In 1503 Queen Isabel wrote to Nicolás Ovando encouraging intermarriage by the Spanish with the indigenous “which are legitimate and recommended because the Indians are free vassals of the Spanish Crown.” Again, in 1514, King Fernando decreed that all marriages between Spaniards and indigenous were valid and legitimate.
Many of the surviving conquistadores of New Spain married indigenous girls. The Spaniards immediately intermarried with the indigenous in the Americas. They had a love for the people of the lands they discovered and conquered. This is the reason you will not find Aztecs or Spaniards in Mexico today, the two peoples completely intermarried, so much so, that even by the end of the 16th century more than half of all Spaniards in the Americas were married to indigenous women.
Often, when the conquistadores and those that arrived later were accused of crimes against the indigenous they were recalled to Spain for trial, and if found guilty punished no matter their prestige. So when the enemies (Guzmán and company) of Cortés leveled charges at him, he was recalled to Spain but found to be innocent of wrongdoing.
The accusers of Cortés were unjust and cruel men who were oppressing and enslaving the indigenous while robbing Hernán Cortés blind.

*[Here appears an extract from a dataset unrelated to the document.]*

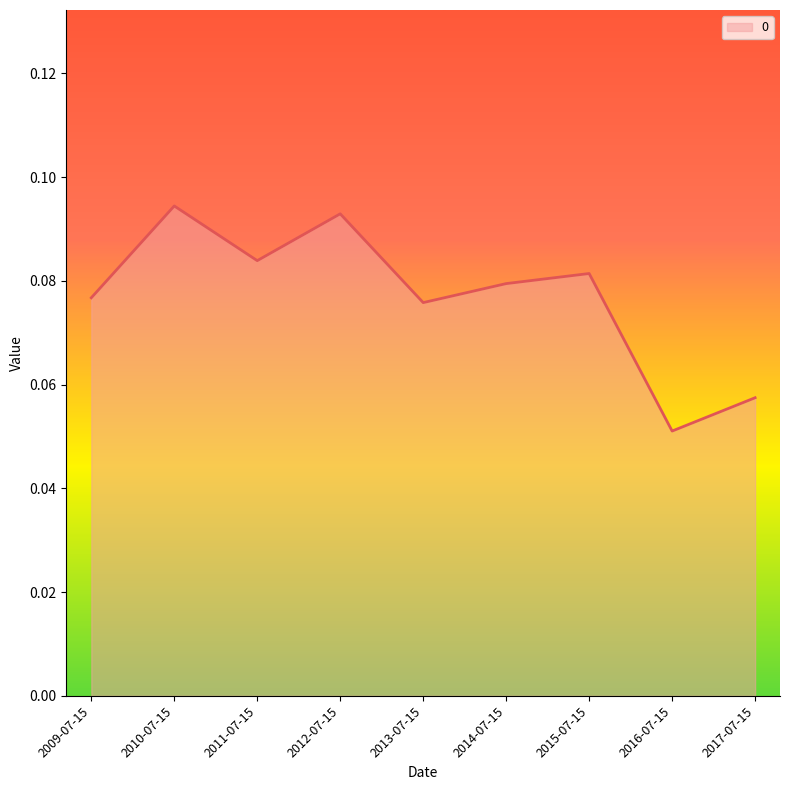

Which category has the lowest value across all series?

2016-07-15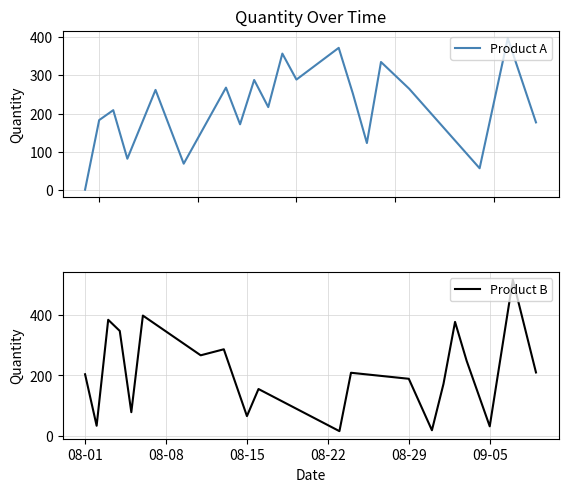

How many series are shown in this chart?

2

Juan de Zumarraga, the bishop of happy memory, had written a letter to Emperor Charles V on all the happenings of the time leading up to Cortés’ recall to Spain. At the time the letter was written it was believed that Cortés was dead, as his enemies proclaimed him so in order to pilfer his property. Cortés was exploring Honduras at the time. Fray Zumarraga’s letter explains in a dispassionate way, rule under Cortés, as well as the evils that began to occur when Cortés left to explore Honduras.

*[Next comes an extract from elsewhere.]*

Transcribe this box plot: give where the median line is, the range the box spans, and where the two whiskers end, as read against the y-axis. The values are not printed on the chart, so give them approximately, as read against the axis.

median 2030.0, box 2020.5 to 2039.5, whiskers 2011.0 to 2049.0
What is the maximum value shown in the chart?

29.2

After being found innocent of the superfluous charges, Cortés returned to New Spain as a still high ranking government official, but no longer retaining the full authority he previously held. His accusers had been found out, and the chief among them, Nuño de Guzmán, spent his final years imprisoned. To better explain the character of Hernán Cortés, it is worth noting that Cortés financially supported Guzmán and his family after Guzmán was imprisoned as an act of charity. He did this for the man that robbed and tried to ruin him, and had him sent to Spain as a criminal for trial.
After the oppressive leadership in the Caribbean had killed off 90% of the indigenous through cruel labor practices and outright murder, they started kidnapping (and purchasing from the likes of Guzmán) Indians from Mexico. Cortés was known to capture the ships and free the Indians as they were Spanish subjects. . Also, in his last will and testament, point XXXIX, Cortés instructs: “As there have been many doubts and opinions whether it is permitted in Good conscience to hold the natives as slaves, whether captives of war or by purchase, and up till now this has not been determined, I direct my son and successor Don Martin, and those who may follow him, to use all dilligence to settle this point for the purpose of my conscience and their own.”
Also of note, the Moctezuma line is part of European nobility to this day. There are many nobles throughout Europe with the Moctezuma royal heritage, including Juan José Marcilla de Teruel-Moctezuma y Jiménez, 5th Duke of Moctezuma de Tultengo, 15th Marquis of Tenebrón and Viscount of Ilucán, the noble house of Grau-Moctezuma de Toleriu, the Dukes of Ahumada, the Dukes of Abrantes, the Counts de la Enjarada, and the Counts of Miravalle.
It was 15th and 16th century Spain to which we owe the accolades of human rights, not the so called Enlightenment. Pope Francis, in his encyclical Amoris Laetitia (March 19, 2016) stated, “The lack of historic memory is a serious shortcoming in our society.” And I believe the current iconoclasm is a case of that. A lack of historic memory.